4. The CPV module of claim 1 wherein the SCA comprises a substrate that defines a side surface, the side surface defining the SCA alignment feature.

5. The CPV module of claim 4 wherein the optical element defines a recessed portion that overlies a portion of the SCA, the recessed portion having an inboard surface, the inboard surface defining the optical element alignment feature, the inboard surface to substantially abut the side surface of the substrate when the optical element is aligned to the solar cell.

6. The CPV module of claim 1 wherein the SCA comprises wire connectors, the wire connectors defining the SCA alignment feature.

7. The CPV module of claim 6 wherein the optical element defines walls, the walls defining the optical element alignment feature, each wall to substantially abut a respective wire connector when the optical element is aligned to the solar cell.

8. The CPV module of claim 1 wherein the optical element defines a level surface that abuts against the SCA when the SCA is aligned to the solar cell.

9. The CPV module of claim 1 wherein the optical element has underside surfaces that are secured directly to the backplate.

10. The CPV module of claim 9 further comprising an adhesive to secure the underside surface to the backplate, the undersides surfaces being slanted, the slant of each underside surface to cause at least a portion of the adhesive to be pushed away from the SCA when the optical element is being mated to the SCA and moved towards the backplate.

11. The CPV module of claim 1 wherein the optical element has an underside optical surface spaced-apart from the solar cell when the optical element is mounted on the SCA and the optical element is aligned with the solar cell.

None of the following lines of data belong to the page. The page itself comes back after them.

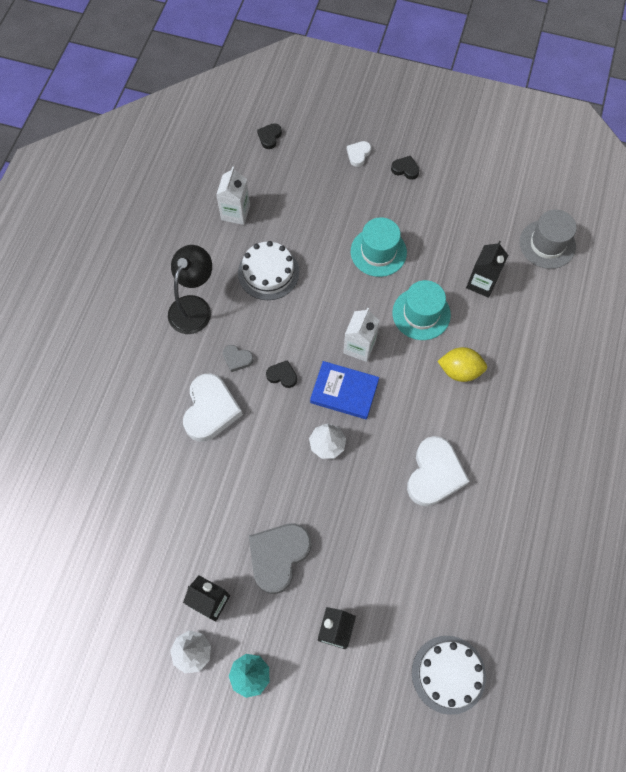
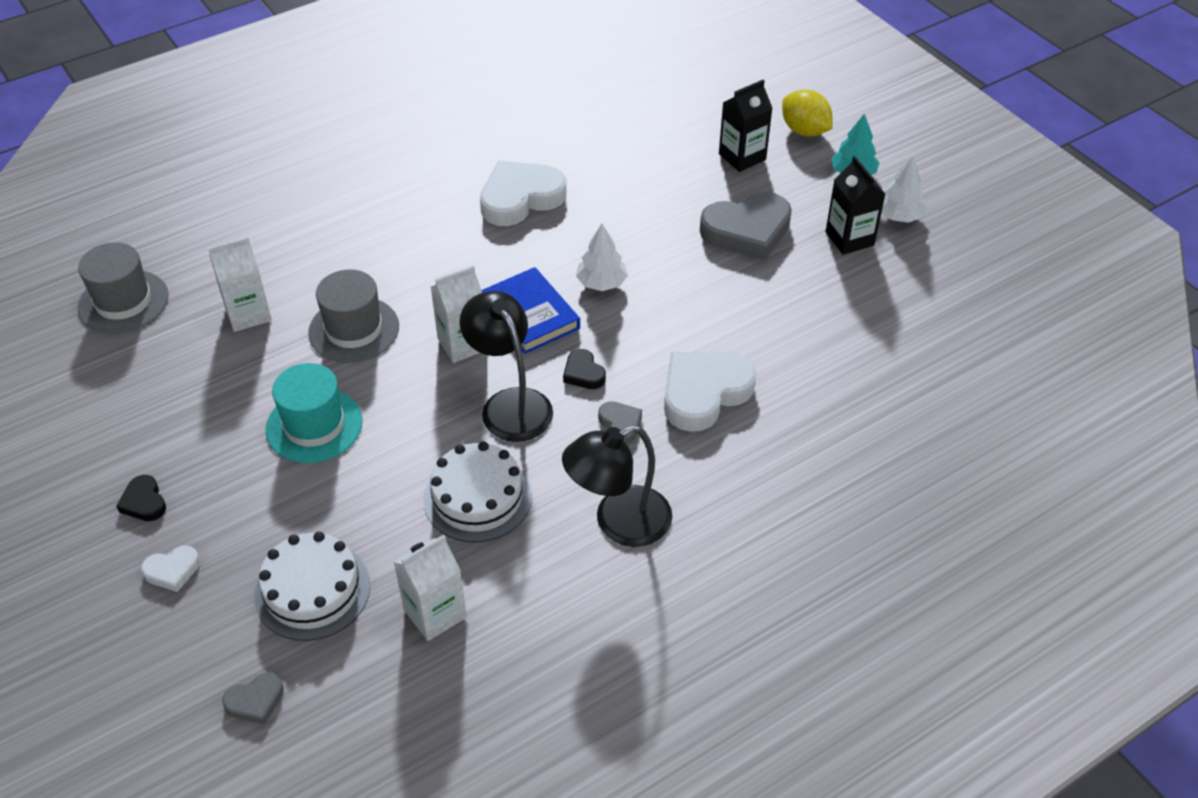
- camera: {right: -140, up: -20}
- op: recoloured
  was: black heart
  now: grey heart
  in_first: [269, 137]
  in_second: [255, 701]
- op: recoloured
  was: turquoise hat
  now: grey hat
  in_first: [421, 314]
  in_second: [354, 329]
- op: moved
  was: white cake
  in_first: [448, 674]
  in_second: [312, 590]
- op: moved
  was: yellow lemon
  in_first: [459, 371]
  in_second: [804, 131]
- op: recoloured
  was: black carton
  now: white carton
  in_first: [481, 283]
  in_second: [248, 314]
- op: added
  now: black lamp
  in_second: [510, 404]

12. The CPV module of claim 11 wherein a volume between the underside optical surface of the optical element and the solar cell is occupied by an index matching material.

13. An optical element to guide light onto a solar cell mounted on a solar cell assembly (SCA), the SCA being mounted on a backplate, the optical element comprising:

an optical element alignment part to cooperate with an SCA alignment part to align the optical element to the solar cell when the optical element is mated to the SCA;

an underside portion with underside surfaces, the underside surfaces for being bonded directly to the backplate.

14. The optical element of claim 13 wherein the optical element defines a recessed portion that overlies a portion of the SCA, the recessed portion having an inboard surface, the inboard surface defining the optical element alignment part, the substrate having a side surface, the inboard surface to substantially abut the side surface of the substrate when the optical element is aligned to the solar cell.

15. The optical element of claim 13 further comprising a level surface that abuts against the SCA when the optical element is aligned to the solar cell.

16. (canceled)

17. The optical element of claim 13 wherein the undersides surfaces are slanted, the underside surfaces to be bonded to the backplate with an adhesive, the slant of each underside surface to cause at least a portion of the adhesive to be pushed away from the SCA when the optical element is being mated to the SCA and moved towards the backplate.

18. The optical element of claim 13 has an underside optical surface spaced-apart from the solar cell when the optical element is mounted on the SCA and the optical element is aligned with the solar cell.

19. The optical element of claim 14 further comprising a level surface that abuts against the SCA when the optical element is aligned to the solar cell.